Given text:
Differential expression of HMGA1 between LUAD and neighboring normal tissue was analyzed using ggplot2. Patients were stratified into HMGA1high and HMGA1low subgroups based on median expression levels. Differentially expressed genes (DEGs) were then identified by limma, with thresholds of |log2 fold change| ≥ 1 and adjusted P-value < 0.05 [23]. Gene Ontology (GO) and Kyoto Encyclopedia of Genes and Genomes database (KEGG) enrichment analysis of DEGs were performed by the clusterprofiler package [24]. The enrichment results were subsequently visualized as interaction networks using the Metascape platform (https://metascape.org) [25].

Patient tissue microarray (TMA) analysis

A TMA containing 30 pairs of LUAD and adjacent tissue were purchased from Outdo Biotech (HLugA060PG03; Shanghai, China) for immunohistochemistry (IHC) staining of HMGA1. IHC assay for TMA was implemented as previously described [26]. Details of antibodies and dilution ratios are provided in Table S2.

Supplied material:
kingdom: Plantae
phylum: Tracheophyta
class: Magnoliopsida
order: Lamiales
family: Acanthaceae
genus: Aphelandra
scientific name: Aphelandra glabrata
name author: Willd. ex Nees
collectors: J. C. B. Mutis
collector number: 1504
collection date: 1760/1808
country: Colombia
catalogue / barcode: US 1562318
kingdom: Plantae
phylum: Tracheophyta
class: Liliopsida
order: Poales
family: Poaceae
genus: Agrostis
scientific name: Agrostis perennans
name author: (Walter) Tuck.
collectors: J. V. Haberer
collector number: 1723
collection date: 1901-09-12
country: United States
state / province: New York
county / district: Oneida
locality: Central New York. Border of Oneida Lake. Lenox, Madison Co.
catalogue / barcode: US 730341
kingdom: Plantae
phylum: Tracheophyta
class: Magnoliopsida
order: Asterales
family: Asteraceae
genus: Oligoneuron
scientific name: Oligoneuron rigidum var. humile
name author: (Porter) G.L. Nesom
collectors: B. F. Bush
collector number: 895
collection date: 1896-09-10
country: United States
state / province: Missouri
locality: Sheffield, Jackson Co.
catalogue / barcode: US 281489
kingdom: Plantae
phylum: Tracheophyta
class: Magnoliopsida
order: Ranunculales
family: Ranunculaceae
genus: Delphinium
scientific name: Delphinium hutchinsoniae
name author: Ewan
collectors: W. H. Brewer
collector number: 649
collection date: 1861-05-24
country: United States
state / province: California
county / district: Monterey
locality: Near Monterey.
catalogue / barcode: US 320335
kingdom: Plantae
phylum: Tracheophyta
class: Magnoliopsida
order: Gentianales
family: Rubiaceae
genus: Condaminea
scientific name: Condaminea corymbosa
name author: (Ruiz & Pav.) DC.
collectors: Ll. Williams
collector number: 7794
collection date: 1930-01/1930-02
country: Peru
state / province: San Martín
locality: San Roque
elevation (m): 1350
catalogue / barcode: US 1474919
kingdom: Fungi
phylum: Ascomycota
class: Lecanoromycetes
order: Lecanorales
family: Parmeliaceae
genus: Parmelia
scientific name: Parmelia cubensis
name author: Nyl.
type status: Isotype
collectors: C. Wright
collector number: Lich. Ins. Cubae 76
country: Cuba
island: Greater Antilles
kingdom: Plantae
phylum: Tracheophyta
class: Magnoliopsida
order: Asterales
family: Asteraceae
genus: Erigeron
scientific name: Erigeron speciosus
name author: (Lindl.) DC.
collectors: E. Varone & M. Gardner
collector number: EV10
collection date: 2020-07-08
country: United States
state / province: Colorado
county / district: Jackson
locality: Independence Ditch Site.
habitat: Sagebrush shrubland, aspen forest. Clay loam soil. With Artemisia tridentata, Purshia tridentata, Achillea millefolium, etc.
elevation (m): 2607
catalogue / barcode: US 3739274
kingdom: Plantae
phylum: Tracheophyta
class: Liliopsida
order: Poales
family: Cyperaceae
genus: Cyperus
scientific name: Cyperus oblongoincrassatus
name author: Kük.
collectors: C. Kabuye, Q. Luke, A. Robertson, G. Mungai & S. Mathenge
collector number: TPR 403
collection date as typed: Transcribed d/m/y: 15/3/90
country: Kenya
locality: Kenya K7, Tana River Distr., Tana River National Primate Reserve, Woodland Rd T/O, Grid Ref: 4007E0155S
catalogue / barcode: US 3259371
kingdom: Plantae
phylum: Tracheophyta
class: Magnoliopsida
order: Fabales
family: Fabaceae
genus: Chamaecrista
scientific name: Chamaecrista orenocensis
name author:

Task 1: In the methods text, from which company was the tissue microarray purchased?
Task 2: List every software package or platform that the methods text names for analysis or visualization.
Task 3: Reproduce the part of the methods text that begins at the words "Patient tissue microarray" and stop after "in Table S2.".
The entries come from a source unrelated to the methods text.

Response 1: Outdo Biotech (Shanghai, China).

Response 2: ggplot2, limma, clusterprofiler, Metascape

Response 3:
Patient tissue microarray (TMA) analysis

A TMA containing 30 pairs of LUAD and adjacent tissue were purchased from Outdo Biotech (HLugA060PG03; Shanghai, China) for immunohistochemistry (IHC) staining of HMGA1. IHC assay for TMA was implemented as previously described [26]. Details of antibodies and dilution ratios are provided in Table S2.